Na última sexta-feira, 6, o Ministério Público (MP) deflagrou a Operação Petrolato para apurar o comércio ilegal de lubrificantes em 12 estados, incluindo Santa Catarina. Os trabalhos foram coordenados a partir da unidade do órgão no Paraná.

O alvo são as ilegalidades cometidas no setor de logística reversa de óleo lubrificante usado e contaminado. De acordo com o MP, o produto é um componente químico classificado como resíduo perigoso pela Associação Brasileira de Normas Técnicas (ABNT). Além disso, é um poluente nocivo ao meio ambiente e à saúde humana.

A operação investiga a coleta, transporte, armazenamento e destinação clandestina por empresas sem autorização. Por lei, o reaproveitamento de lubrificante deve seguir critérios técnicos e ser realizado por empresa habilidade pela Agência Nacional de Petróleo (ANP), órgão federal que regula os serviços relacionados a combustíveis no Brasil.

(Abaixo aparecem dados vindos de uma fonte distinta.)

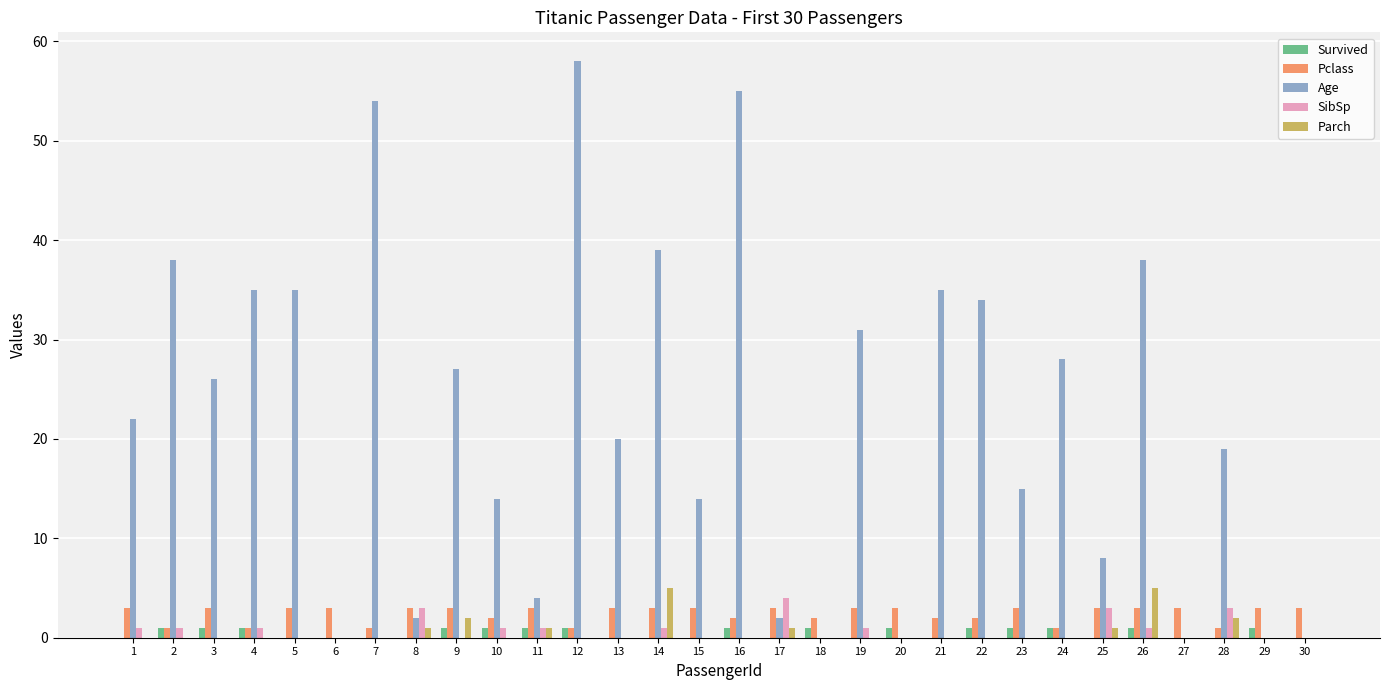

At which label does Age reach its peak?

12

Em Santa Catarina, cinco mandados foram cumpridos pela Coordenadoria-Geral do Grupo de Atuação Especial de Combate às Organizações Criminosas (Gaeco) e do Centro de Apoio Operacional do Meio Ambiente (CMA), nas cidades de Pescaria Brava, Capivari de Baixo, Itajaí e Governador Celso Ramos. As ordens foram expedidas pela promotorias de Justiça de Laguna e Itajaí, segundo o MP-SC.

No estado, os agentes apreenderam documentos de transporte e armazenamento de óleo lubrificante, celulares e mídias. A operação contou com a participação da Polícia Militar Ambiental e do Instituto do Meio Ambiente (IMA).

“Isso decorre de esforço desenvolvido pela Associação Brasileira dos Membros do Ministério Público Ambiental (Abrampa) de promover a articulação conjunta dos Ministérios Públicos Estaduais em ações para a defesa mais efetiva do meio ambiente e cessação de ilícitos ambientais em todo o território nacional”, frisou o coordenador nacional da operação, promotor de Justiça Alexandre Gaio, do MPPR.